I shook my head. I was drunk, and starting to feel sour. “I don’t understand.”
“Well, neither do I. But I’m trying to join the dots.” He leaned forward and lowered his voice again. “I’ll tell you what I think. I think there’s a war going on out there. Some kind of struggle. It’s going on above our heads, and we can’t even see it.”
I grunted. “War in Heaven? The dark against the light? I’ll tell you what this sounds like to me. Peter, your background’s showing. You’ve just somehow sublimated your Catholic upbringing into this great space-opera story of war in the sky.”
His mouth opened and closed. “I have to admit I never thought of that . Well, you might be right.

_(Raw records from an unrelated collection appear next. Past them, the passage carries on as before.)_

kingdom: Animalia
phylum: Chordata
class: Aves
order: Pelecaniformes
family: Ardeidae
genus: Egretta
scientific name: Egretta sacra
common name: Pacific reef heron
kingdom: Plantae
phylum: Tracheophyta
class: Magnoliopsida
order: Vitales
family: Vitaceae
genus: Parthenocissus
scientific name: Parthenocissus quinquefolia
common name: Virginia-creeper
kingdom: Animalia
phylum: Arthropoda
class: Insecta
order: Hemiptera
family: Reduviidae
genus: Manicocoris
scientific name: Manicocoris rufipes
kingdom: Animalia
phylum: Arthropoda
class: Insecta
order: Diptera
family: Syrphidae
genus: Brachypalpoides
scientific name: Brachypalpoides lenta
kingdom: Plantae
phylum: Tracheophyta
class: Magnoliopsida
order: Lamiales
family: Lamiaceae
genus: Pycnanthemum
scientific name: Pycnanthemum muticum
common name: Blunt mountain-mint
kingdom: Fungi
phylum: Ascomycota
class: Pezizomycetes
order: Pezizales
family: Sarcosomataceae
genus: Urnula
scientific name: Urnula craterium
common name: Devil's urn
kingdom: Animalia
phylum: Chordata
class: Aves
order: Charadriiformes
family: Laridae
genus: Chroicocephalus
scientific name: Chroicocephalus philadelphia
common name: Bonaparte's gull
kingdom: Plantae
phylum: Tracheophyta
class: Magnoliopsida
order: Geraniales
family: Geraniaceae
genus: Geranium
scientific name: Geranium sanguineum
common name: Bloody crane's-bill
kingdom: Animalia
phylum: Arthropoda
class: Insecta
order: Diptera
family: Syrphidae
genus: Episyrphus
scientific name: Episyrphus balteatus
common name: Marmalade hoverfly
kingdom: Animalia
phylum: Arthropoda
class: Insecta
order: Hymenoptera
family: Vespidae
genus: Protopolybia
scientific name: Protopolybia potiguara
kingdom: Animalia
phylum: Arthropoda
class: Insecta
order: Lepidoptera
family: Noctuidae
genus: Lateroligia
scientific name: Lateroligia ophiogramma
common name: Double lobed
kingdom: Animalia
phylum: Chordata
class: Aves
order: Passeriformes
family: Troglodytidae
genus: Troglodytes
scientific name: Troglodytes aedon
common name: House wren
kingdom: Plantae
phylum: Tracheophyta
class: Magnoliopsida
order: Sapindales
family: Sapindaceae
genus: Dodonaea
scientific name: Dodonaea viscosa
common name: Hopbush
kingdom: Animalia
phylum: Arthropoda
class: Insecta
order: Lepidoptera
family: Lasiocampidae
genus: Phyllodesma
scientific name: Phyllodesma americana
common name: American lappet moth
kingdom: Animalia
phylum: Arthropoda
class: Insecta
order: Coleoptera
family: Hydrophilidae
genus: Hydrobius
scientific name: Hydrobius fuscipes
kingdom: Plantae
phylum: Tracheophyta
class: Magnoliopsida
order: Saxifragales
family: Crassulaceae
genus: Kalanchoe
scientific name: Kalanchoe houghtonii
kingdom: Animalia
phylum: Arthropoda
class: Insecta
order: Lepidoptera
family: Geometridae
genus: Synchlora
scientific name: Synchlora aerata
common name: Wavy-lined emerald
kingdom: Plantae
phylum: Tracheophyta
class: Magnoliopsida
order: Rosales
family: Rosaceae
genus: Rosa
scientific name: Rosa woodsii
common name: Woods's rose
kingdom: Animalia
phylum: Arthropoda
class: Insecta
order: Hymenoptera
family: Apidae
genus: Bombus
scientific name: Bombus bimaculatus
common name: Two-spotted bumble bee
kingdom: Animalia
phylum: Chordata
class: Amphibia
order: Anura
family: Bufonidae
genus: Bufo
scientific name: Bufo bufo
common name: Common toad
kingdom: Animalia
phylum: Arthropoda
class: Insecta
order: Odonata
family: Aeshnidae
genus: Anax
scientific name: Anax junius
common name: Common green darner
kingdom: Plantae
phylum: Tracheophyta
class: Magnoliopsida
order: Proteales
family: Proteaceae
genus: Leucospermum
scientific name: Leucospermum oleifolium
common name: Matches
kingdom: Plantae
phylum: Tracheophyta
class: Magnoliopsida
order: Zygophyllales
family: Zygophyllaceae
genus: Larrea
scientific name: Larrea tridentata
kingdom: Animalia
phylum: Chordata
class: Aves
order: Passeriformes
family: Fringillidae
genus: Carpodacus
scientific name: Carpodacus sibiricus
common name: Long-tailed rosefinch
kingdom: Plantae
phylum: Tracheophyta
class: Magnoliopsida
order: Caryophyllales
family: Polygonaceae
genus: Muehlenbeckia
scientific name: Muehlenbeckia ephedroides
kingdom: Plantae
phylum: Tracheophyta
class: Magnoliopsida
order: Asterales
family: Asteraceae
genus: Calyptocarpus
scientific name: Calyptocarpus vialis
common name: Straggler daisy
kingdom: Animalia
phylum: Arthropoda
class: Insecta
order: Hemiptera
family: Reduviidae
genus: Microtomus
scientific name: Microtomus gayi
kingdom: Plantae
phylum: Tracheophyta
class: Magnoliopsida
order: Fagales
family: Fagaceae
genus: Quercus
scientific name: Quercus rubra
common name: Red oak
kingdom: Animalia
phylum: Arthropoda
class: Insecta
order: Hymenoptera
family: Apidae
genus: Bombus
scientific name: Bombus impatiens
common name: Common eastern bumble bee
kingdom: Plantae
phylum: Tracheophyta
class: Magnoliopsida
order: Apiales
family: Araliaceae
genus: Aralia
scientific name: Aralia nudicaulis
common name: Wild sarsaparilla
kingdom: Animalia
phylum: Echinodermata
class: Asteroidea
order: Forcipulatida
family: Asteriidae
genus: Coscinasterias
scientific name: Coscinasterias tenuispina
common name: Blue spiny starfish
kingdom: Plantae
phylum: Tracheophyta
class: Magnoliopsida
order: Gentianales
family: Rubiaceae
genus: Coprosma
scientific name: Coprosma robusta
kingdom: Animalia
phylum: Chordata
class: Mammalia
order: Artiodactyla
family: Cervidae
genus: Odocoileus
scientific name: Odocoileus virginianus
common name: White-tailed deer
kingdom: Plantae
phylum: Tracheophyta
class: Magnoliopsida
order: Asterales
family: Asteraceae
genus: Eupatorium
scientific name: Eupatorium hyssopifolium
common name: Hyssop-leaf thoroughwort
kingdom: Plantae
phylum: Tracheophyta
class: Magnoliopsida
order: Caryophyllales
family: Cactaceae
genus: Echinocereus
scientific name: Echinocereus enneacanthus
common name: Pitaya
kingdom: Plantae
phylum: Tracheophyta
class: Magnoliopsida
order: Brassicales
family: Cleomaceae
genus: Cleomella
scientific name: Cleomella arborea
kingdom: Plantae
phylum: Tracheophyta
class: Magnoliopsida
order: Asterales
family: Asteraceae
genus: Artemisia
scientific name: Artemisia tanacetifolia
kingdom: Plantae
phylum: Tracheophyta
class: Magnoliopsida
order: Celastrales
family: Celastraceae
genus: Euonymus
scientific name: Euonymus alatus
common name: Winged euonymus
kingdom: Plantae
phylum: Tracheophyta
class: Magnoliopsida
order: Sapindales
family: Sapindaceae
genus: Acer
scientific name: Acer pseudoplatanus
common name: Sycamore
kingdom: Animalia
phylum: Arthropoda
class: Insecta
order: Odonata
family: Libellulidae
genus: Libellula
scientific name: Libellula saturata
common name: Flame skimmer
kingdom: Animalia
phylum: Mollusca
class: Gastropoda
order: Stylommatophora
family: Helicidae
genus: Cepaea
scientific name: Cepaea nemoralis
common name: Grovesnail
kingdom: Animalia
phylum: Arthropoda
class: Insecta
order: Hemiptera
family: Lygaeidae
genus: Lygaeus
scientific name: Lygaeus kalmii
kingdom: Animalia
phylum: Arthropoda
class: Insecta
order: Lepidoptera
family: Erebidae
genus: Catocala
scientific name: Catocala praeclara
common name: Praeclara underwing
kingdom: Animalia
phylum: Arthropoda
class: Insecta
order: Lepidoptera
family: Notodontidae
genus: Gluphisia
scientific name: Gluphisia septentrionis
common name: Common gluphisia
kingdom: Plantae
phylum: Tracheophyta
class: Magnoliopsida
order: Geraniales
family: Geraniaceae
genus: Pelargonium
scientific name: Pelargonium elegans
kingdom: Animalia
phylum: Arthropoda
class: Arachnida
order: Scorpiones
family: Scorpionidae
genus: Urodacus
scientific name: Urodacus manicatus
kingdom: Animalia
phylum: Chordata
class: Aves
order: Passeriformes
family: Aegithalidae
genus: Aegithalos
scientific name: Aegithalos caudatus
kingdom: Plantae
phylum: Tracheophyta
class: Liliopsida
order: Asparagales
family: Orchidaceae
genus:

But my psychological state doesn’t change the reality of the data — or the consequences. Just suppose you are a field mouse stuck in a World War I trench. What do you do?”
“You keep your head down.”
“Right. Because one misdirected shell could wipe out your whole damn species. That’s why some of us,” he whispered, “believe that it would be a mistake to announce our presence to the stars.”
I frowned. “I thought we’d already done that. We’ve been blasting TV signals to the skies since the days of Hitler.”
“Yes, but we’re getting more efficient about our use of electromagnetic radiation — tight beams, cables, optic fibers. We’re already a lot quieter, cosmically speaking, than we were a few decades ago. We can’t bring back our radio noise, but it is a thin shell of clamor, heading out from the Earth, getting weaker and weaker … Blink and you miss it. And besides, radio is primitive. The more advanced folk are surely listening out for more interesting signals. And there are some people out there who think we should start sending out just those kinds of signals.”
“I take it you aren’t one of these people.”
“Not anymore.” He was gazing into his hands as he said this, and his voice was unusually somber.
I remembered how he had fled to Rome, with no money, not much more than the clothes he stood up in. Suddenly I was suspicious. “Peter — what have you done?”
But he just smiled and reached for the bottle.
It was in the year 1527 that Clement came to Rome. He was in the service of Charles V, Emperor of Germany, who also happened to be king of Spain and Naples and ruler of the Netherlands.